Дело тут вот в чем. Обвенчались Даша и Бровин быстро и без особого шика, поскольку Бровин торопился в Москву, где собирался открывать собственный банк. Матушку, само собой, они забирали. И тут драгоценная родительница моя как будто вспомнила о моем существовании и решила просить зятя «замолвить словечко». Я в то время ждал места. В день отъезда Даша подошла ко мне и сообщила, что Семен Евгеньевич сдержал данное мне слово и составил протекцию. Уже на следующей неделе я мог проследовать на место службы.
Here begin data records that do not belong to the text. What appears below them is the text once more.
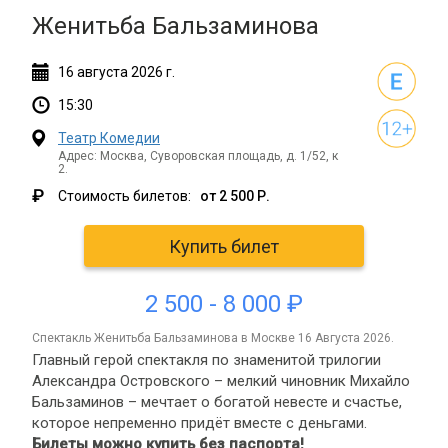
Женитьба Бальзаминова
16
августа
2026 г.
15:30
Театр Комедии
Адрес: Москва, Суворовская площадь, д. 1/52, к
2.
₽
Стоимость билетов:
от 2 500 Р.
Купить билет
2 500 - 8 000 ₽
спектакль Женитьба Бальзаминова в Москве 16 Августа 2026.
Главный герой спектакля по знаменитой трилогии
Александра Островского – мелкий чиновник Михайло
Бальзаминов – мечтает о богатой невесте и счастье,
которое непременно придёт вместе с деньгами.
Билеты можно купить без паспорта!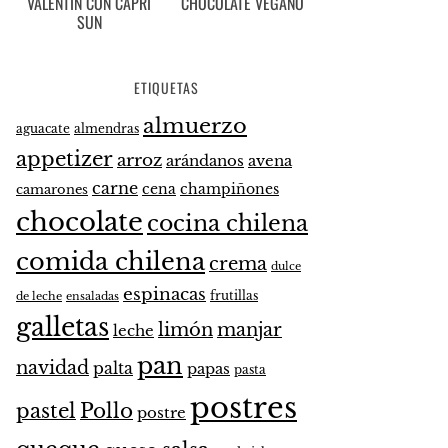
VALENTÍN CON CAPRI
CHOCOLATE VEGANO
SUN
ETIQUETAS
almuerzo
aguacate
almendras
appetizer
arroz
arándanos
avena
carne
cena
champiñones
camarones
chocolate
cocina chilena
comida chilena
crema
dulce
espinacas
frutillas
de leche
ensaladas
galletas
limón
manjar
leche
pan
navidad
palta
papas
pasta
postres
pastel
Pollo
postre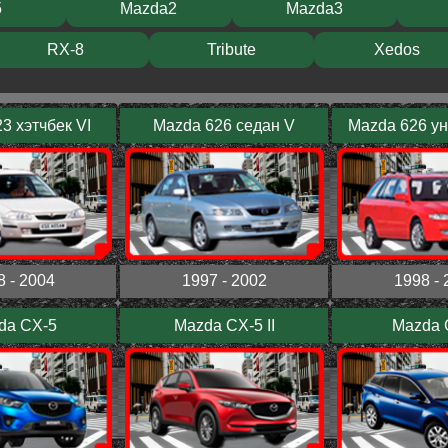
5
Mazda2
Mazda3
RX-8
Tribute
Xedos
3 хэтчбек VI
Mazda 626 седан V
Mazda 626 у
8 - 2004
1997 - 2002
1998 - 
da CX-5
Mazda CX-5 II
Mazda 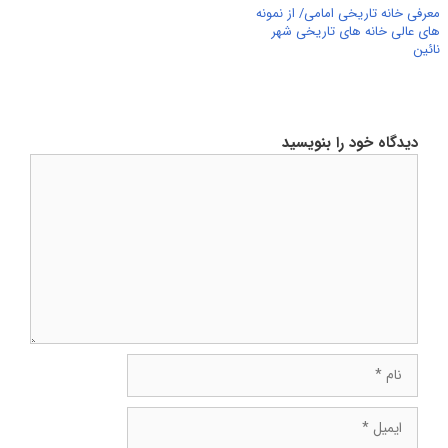
معرفی خانه تاریخی امامی/ از نمونه
های عالی خانه های تاریخی شهر
نائین
دیدگاه خود را بنویسید
دیدگاه
نام
ایمیل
– Смотри же, братец, – не без хитрицы, которой я тогда не понял, сказала Даша. – Поставь за нас свечку, как прибудешь да обживешься на новом месте.
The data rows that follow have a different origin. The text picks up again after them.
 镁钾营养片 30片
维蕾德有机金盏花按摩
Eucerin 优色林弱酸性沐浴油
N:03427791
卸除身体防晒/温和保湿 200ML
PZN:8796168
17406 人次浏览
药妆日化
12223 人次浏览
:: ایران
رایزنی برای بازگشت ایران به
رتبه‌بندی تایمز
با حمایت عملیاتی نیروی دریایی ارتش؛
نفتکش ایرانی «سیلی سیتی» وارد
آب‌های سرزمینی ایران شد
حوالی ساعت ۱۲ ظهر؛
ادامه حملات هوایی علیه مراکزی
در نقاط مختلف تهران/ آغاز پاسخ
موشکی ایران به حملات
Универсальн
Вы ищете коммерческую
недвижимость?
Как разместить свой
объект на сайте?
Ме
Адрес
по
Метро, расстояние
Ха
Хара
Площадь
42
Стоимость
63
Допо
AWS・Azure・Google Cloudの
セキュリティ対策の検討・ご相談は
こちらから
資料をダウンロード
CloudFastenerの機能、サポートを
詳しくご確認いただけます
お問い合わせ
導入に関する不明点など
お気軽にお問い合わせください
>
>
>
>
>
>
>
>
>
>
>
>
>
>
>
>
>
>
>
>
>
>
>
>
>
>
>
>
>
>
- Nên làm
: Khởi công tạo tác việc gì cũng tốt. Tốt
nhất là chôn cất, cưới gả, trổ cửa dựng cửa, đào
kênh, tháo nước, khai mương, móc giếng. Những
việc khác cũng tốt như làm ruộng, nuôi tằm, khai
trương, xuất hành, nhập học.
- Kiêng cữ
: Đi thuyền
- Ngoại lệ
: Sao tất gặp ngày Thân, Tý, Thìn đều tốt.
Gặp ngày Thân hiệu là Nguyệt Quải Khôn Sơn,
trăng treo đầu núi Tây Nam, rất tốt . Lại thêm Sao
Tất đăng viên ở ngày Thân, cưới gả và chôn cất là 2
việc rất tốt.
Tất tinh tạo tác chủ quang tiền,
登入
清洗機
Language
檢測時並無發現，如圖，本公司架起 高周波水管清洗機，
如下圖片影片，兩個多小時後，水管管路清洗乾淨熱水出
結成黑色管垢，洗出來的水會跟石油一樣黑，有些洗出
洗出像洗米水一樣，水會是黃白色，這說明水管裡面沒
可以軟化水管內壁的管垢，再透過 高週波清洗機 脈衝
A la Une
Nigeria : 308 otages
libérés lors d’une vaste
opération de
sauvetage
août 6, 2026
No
Я искренне и шумно благодарил сестру, вдруг возомнив, что между нами наконец-таки вспыхнули родственные чувства. Через несколько дней, явившись за путевкой, я обнаружил, что надлежит мне следовать в Новгородскую губернию, в уездный город Устюжну Железопольскую, в Святопетровское реальное училище. В ответ на мое недоуменное бормотание об ошибке, о шурине и т. д. мне ответили, что не только никакой ошибки нет, но совсем наоборот. Я должен был отправляться к месту как можно скорее, поскольку предшественник мой, человек весьма пожилой, внезапно скончался в возрасте 87 лет, а замещающий его временно преподаватель хоть и молод и силен, однако пьет как сапожник и разглагольствует с учениками самым откровенным образом.
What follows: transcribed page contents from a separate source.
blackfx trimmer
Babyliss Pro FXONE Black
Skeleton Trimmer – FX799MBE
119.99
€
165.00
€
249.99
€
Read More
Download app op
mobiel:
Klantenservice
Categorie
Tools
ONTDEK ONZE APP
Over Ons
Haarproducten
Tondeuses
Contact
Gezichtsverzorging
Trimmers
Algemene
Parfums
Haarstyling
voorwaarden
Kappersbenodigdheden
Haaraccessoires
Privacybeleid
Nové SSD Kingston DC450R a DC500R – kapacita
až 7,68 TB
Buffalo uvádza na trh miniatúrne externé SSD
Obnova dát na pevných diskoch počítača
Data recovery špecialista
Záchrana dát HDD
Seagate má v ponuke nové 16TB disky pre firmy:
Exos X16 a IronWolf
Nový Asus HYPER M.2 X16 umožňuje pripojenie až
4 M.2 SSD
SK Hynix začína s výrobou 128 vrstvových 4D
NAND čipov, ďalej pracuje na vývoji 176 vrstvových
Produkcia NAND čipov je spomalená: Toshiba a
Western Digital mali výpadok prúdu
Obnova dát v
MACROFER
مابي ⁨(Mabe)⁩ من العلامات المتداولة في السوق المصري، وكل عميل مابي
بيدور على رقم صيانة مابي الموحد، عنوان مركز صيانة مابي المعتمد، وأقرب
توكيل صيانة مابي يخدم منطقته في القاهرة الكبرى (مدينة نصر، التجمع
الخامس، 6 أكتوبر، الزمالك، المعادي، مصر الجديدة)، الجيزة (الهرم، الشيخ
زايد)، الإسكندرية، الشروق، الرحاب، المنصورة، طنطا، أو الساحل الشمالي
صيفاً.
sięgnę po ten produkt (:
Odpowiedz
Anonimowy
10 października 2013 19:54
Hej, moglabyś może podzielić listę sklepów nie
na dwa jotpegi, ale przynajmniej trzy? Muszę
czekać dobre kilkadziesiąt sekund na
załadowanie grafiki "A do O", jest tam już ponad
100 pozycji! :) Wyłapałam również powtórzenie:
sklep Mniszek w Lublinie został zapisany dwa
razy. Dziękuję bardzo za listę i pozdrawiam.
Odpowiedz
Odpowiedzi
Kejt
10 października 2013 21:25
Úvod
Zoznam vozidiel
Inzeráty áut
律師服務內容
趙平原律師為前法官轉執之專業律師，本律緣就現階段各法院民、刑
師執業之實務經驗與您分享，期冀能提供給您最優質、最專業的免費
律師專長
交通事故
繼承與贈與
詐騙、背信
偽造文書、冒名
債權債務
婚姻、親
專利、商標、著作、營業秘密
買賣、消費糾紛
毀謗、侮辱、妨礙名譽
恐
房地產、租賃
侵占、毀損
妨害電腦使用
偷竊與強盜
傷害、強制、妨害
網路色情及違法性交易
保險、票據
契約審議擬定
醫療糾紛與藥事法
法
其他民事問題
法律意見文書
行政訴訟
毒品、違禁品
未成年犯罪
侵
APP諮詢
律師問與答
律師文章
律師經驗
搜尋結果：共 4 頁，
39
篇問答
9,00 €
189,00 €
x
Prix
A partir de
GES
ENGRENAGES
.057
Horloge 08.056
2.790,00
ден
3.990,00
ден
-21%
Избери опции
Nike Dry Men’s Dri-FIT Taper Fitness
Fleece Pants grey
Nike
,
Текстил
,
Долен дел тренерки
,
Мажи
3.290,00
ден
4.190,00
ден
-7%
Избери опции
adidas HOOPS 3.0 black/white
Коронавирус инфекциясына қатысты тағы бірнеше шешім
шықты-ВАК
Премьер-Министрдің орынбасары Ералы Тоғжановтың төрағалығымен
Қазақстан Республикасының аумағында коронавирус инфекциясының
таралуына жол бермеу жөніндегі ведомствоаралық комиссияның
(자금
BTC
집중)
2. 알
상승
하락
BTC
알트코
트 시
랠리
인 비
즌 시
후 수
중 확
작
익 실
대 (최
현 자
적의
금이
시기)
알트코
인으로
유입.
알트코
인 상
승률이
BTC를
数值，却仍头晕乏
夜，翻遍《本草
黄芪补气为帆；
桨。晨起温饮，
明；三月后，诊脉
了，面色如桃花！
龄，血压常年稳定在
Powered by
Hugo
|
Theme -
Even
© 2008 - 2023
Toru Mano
– Такое, подлец, несет! – в сердцах сказал мне чиновник департамента. – Хоть сейчас в каторгу! Да, все кругом знают, что дурак, вот и не связываются. Однако отрокам неприлично с эдаким… Вы-то, милостивый государь, как по части злоупотреблений?
Что ж, ничего мне не оставалось больше, как ехать. Тут, собственно, и заканчивается моя изрядно затянувшаяся присказка. Единственное мне оправдание в том, что сделана она по настоянию издателя. Все же надеюсь, что не сильно утомил читателя подробностями своей заурядной биографии.